### [VORLIEGENDER TEXTAUSZUG]
+ + + + +
Vladimir geht es da nicht besser. Der muss ständig erklären, warum er Schnecken isst und was die Hauptstadt von Finnland ist. Wie gesagt, man fragt halt, was man gelernt hat.
Was kann man nach einer Woche noch über die Schule sagen….also Disziplin wird auf jeden Fall groß geschrieben. Die Hemden der Schuluniformen müssen immer eingestrickt werden, die Krawatte gut gebunden und der oberste Knopf zu sein. Es ist grundsätzlich sehr leise im Unterricht, wenn man bedenkt, dass es schon mal 25 Buben im Alter zwischen 11 und 18 Jahre sein können. Ansonsten wird schnell mal ermahnt, mit einem Verschlechtern der Noten oder Nachsitzen gedroht. Da ist es dann schnell mal mucksmäuschenstill im Klassenzimmer. Nachsitzen kann dann schon mal heißen, dass man 100-mal „Ich darf nicht tratschen.“schreiben muss. Am Montag war ich auch sehr überrascht, als ich einen Junge sah, der vor dem Lehrerzimmer ganz angestrengt die Wand anstarrte. Nachdem ich nichts gesehen habe, hab ich ihn dann mal stehen lassen. Da dies dann doch öfters vorkam, wurde mir erst klar, dass das eine Bestrafung ist. Das alles ist zwar nicht mein Stil, aber ich muss sagen, an das ständige „Sir“ (von einem Kopfnicken begleitet) und „Guten Tag, Herr Zwinger“ im Haus kann ich mich, glaube ich, gewöhnen. Auch das Privileg in der Cafeteria sich vordrängen zu dürfen ist nicht gerade unangenehm. Dort gibt es dann meist 2 Hauptspeisen um 2 Pfund und einige andere warme oder kalte Dinge zu kaufen. Sehr praktisch.
+ + + + +
### [GEGEBENE ANGABEN]
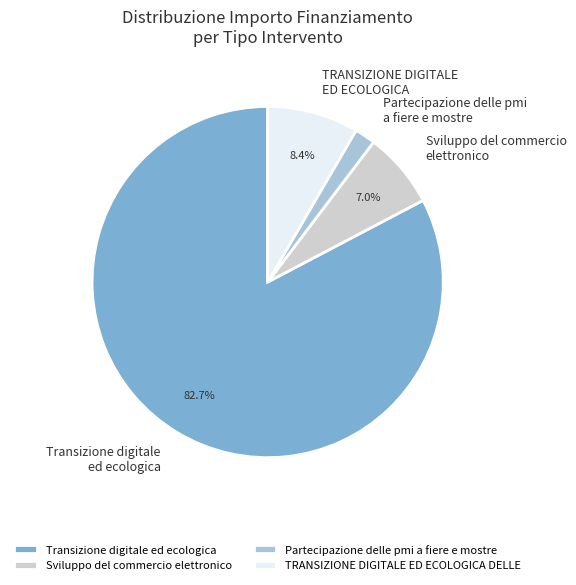

Which slice is the largest?

Transizione digitale ed ecologica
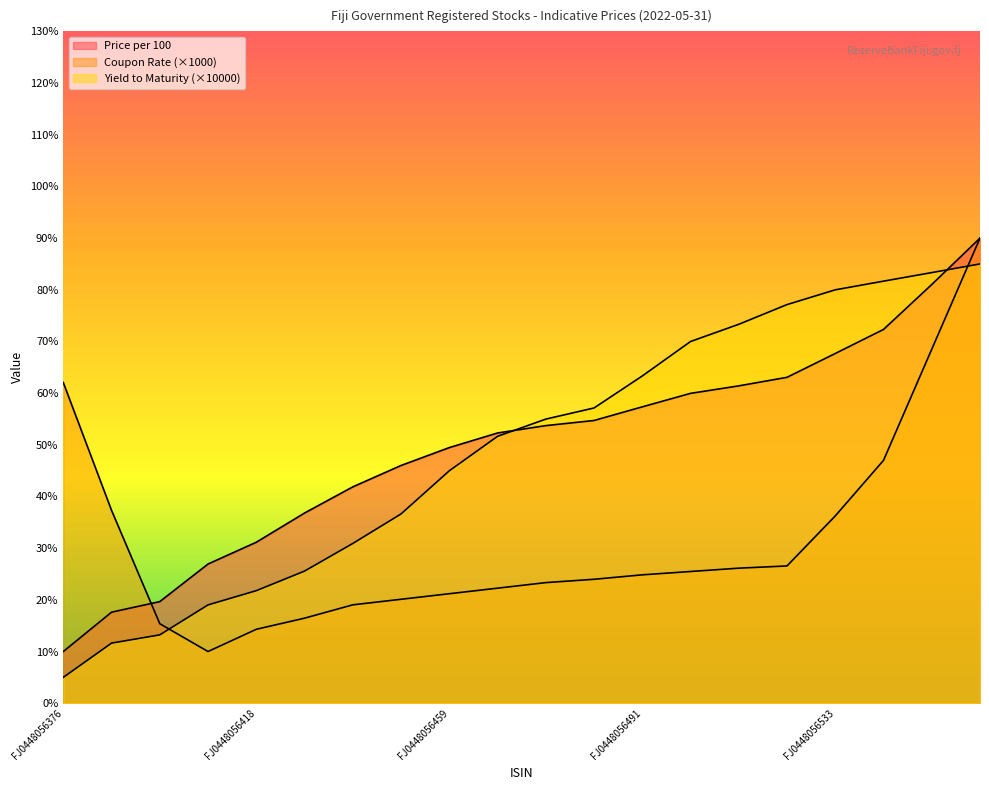

At how many categories does at least one series exceed 51?

12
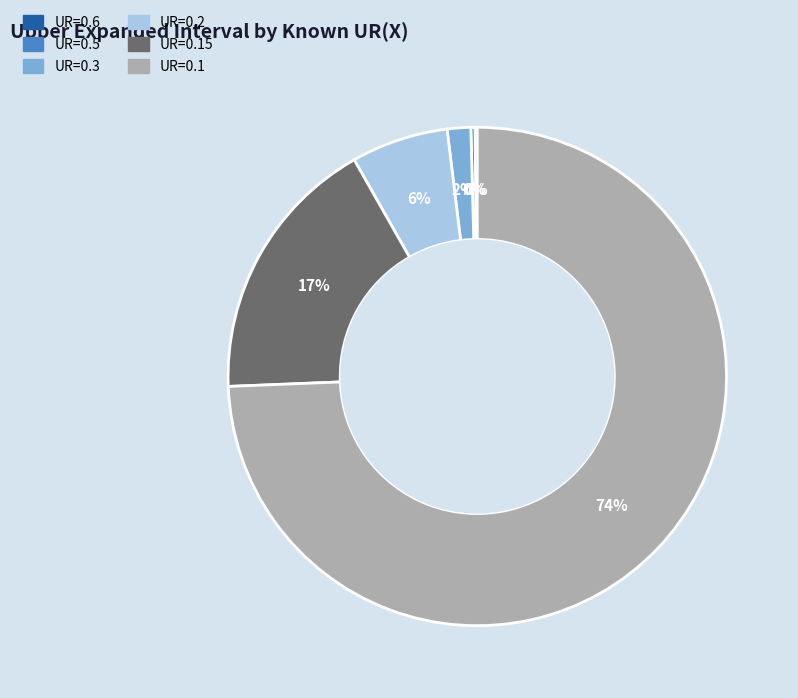

Is there a majority slice in this chart?

Yes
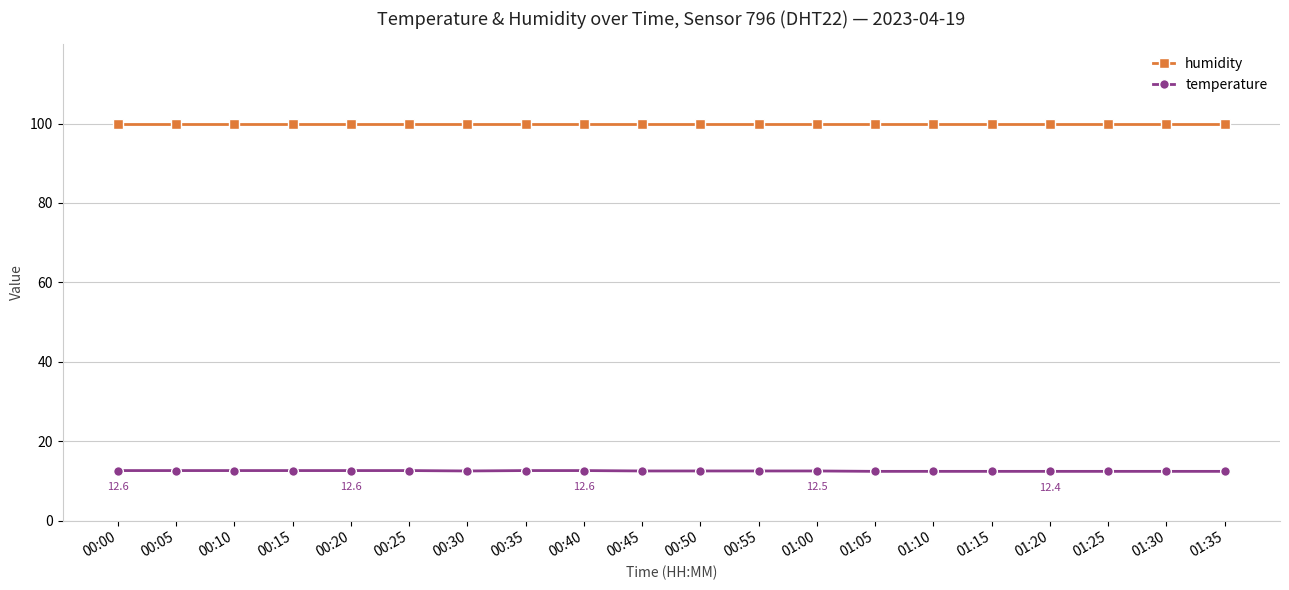

Rank the series by their maximum value, from lowest to highest.

temperature, humidity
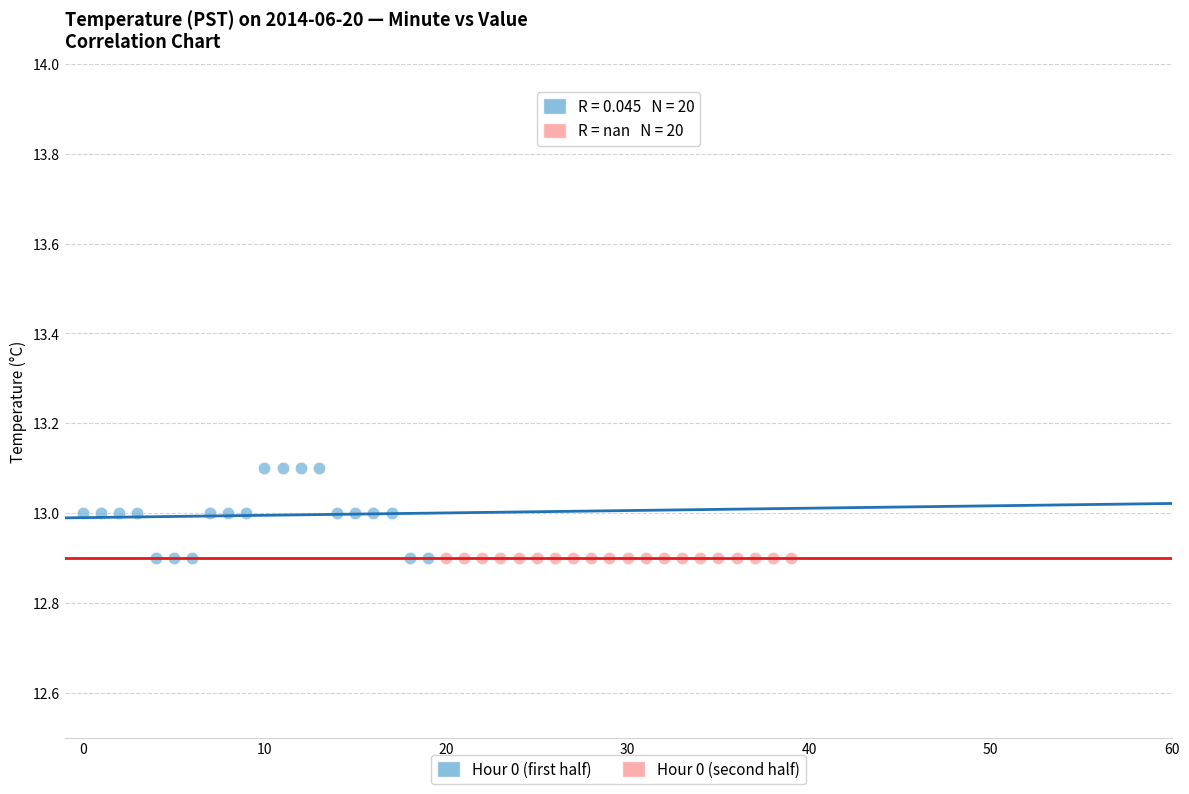

Which series reaches the maximum Y coordinate?

Hour 0 (first half)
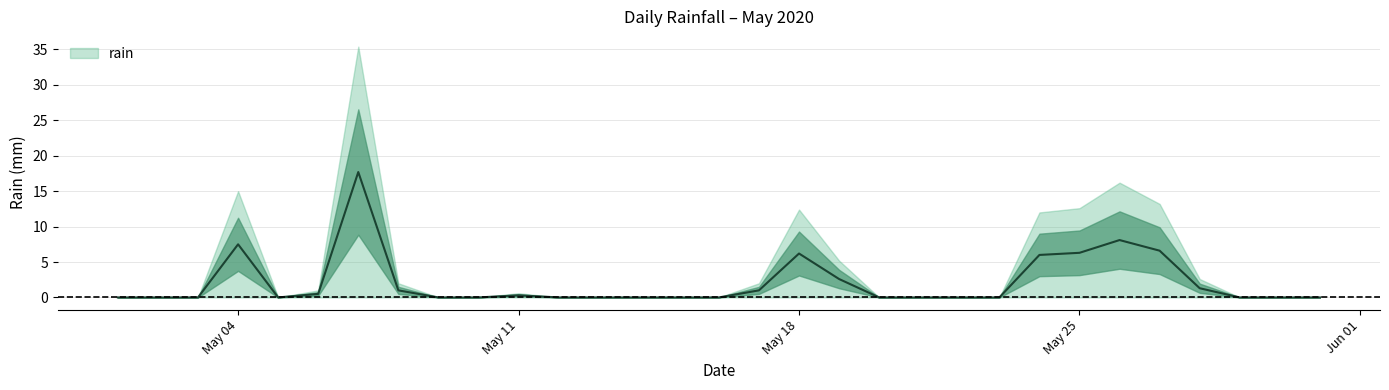

How many distinct data groups are displayed?

1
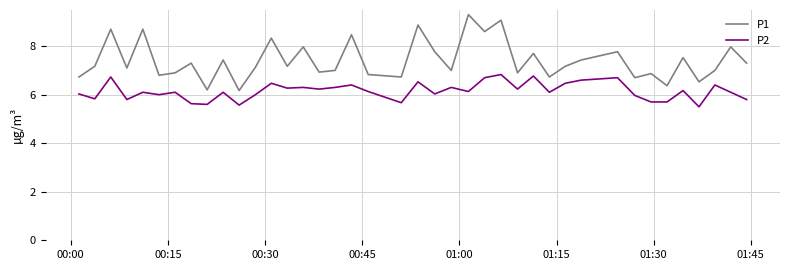

Rank the series by their maximum value, from lowest to highest.

P2, P1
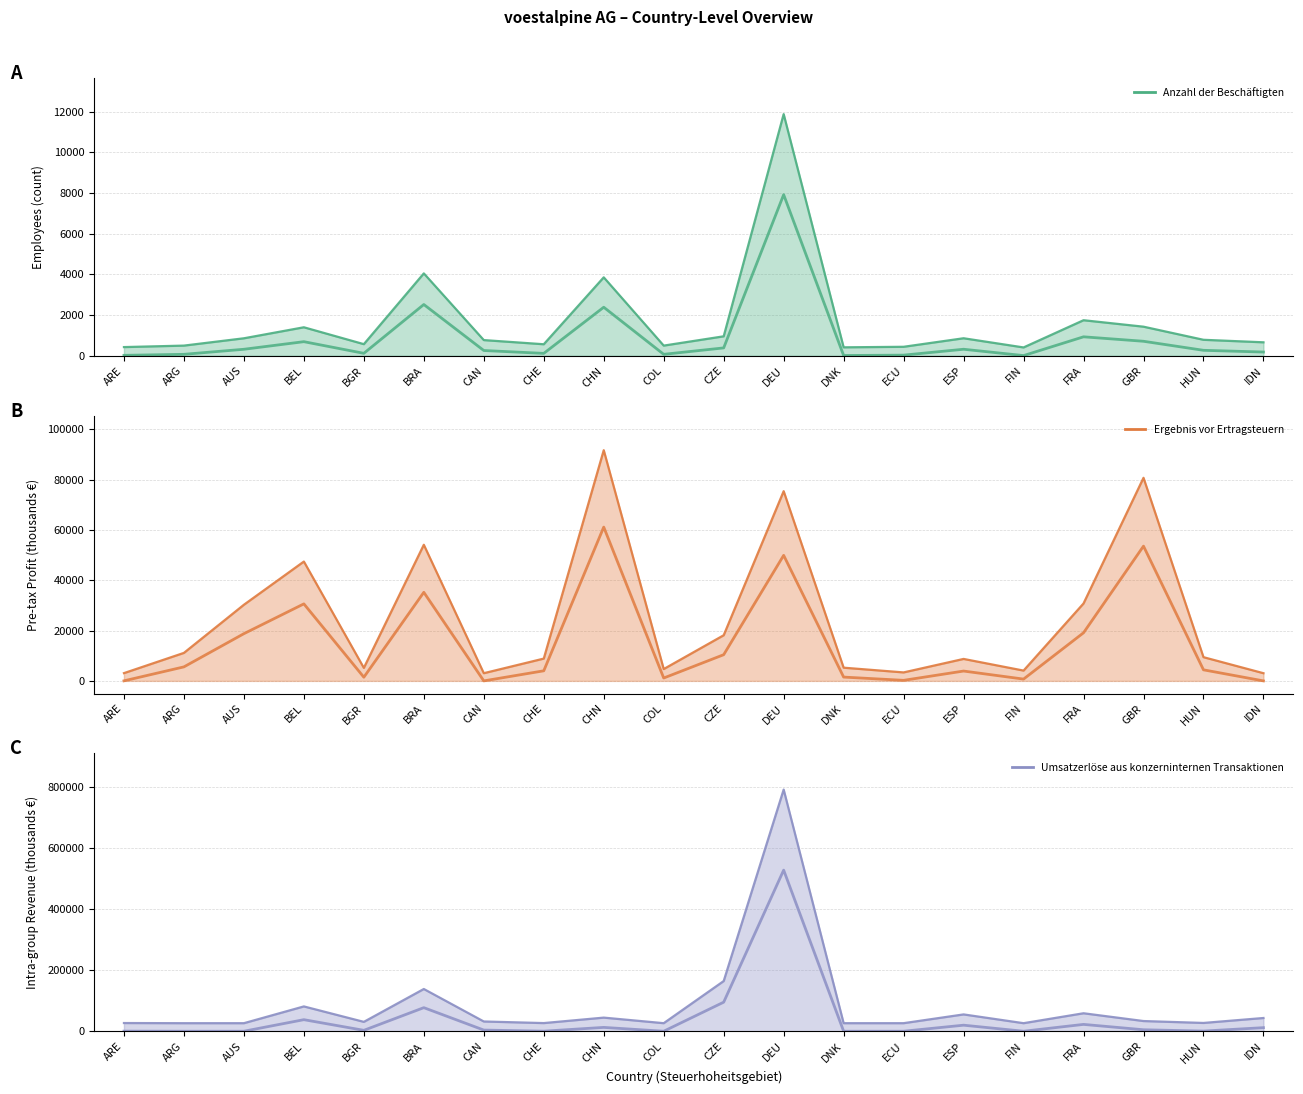

What is the difference between the maximum and second lowest values in the Umsatzerlöse aus konzerninternen Transaktionen series?

527733.0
+ + + + +
### [ZU ERLEDIGENDE AUFGABEN]
[1] Welchen Satz muss man beim Nachsitzen laut dem Textauszug über den Schulalltag unter Umständen 100-mal schreiben?
[2] Führe den Textauszug über den Schulalltag im Anschluss an seinen letzten Satz weiter.

### [LÖSUNGSTEIL]
[1] „Ich darf nicht tratschen.“

[2]
Ansonsten habe ich mir wieder etliche Wohnungen angesehen und es sind zwei, drei interessante dabei gewesen. Ich hoffe, dass ich bis Ende nächster Woche eine fixe Bleibe gefunden habe. Dann hat mich 02 bei meinem Handyvertrag beschissen, was zu meinem sofortigen Wechsel zu Lebara geführt hat. Während ich das getan habe, habe ich inzwischen mit angesehen, wie ein alter Mann von einem Doppeldeckerbus angefahren wurde. Es hat dann etwa 20 Minuten gedauert, bis die Rettung gekommen ist. Wahrscheinlich war man sich nicht sicher, ob es sich noch auszahlt. Am interessantesten war aber der Versuch ein Bankkonto zu eröffnen. Kim, eine Deutschlehrerin, hat mich zu HSBC gebracht. Die wollten aber eine andere Bestätigung meiner Wohnadresse in Englang. Phil hat mir einen hübschen einseitigen Mietvertrag geschrieben mit allen relevanten Infos, aber das war ihnen irgendwie zu wenig. Oder die Schule schwört eben bei allem was ihnen heilig ist, dass ich bei Phil wohne. Hatte ich jetzt aber auch nicht zur Hand. Ich hätte ihnen auch meinen österreichischen Meldezettel geben können. Macht natürlich Sinn, in England. Da ich den nicht hatte, bin ich zur Royal Bank of Scotland. Da wurden mal ruckzuck alle Daten eingeben, aber dann hieß es doch, man wolle einen richtigen Mietvertrag. Ja, DAS kann man aber von Phil wohl nicht erwarten. Der hat ja nur Jus studiert und als Anwalt und Immobilienmakler gearbeitet. Der hat natürlich keine Ahnung wie ein „richtiger“ Mietvertrag aussehen muss. Also zur nächsten Bank. Da hatte ich nun, da ich ja schon klüger war, meine Bestätigung von der Schule mit, dass ich eh bei Phil wohne. Leider wollten die bei Barclays aber dann entweder eine Stromrechnung von mir mit meinem Namen und Adresse drauf (aber ich zahle natürlich keine Rechnungen, das macht ja unverständlicherweise mein Vermieter Phil). Oder meine englische Sozialversicherungskarte. Weil die Versicherung weiß natürlich viel besser, ob ich bei Phil wohne. Logisch. Zu guter Letzt bin ich dann zu Lloyds und die waren fahrlässigerweise mit Reisepass und Schulbestätigung zufrieden. So öffnet man subversiven Kräfte, Anarchisten und Terroristen natürlich Tür und Tor. Wenn die wüssten, wem sie da ein Konto gegeben haben, die werden sich noch wundern, was ich da für Schundluder mit dem Konto treibe. Einzahlen, überweisen, abheben…Muuuahahaha!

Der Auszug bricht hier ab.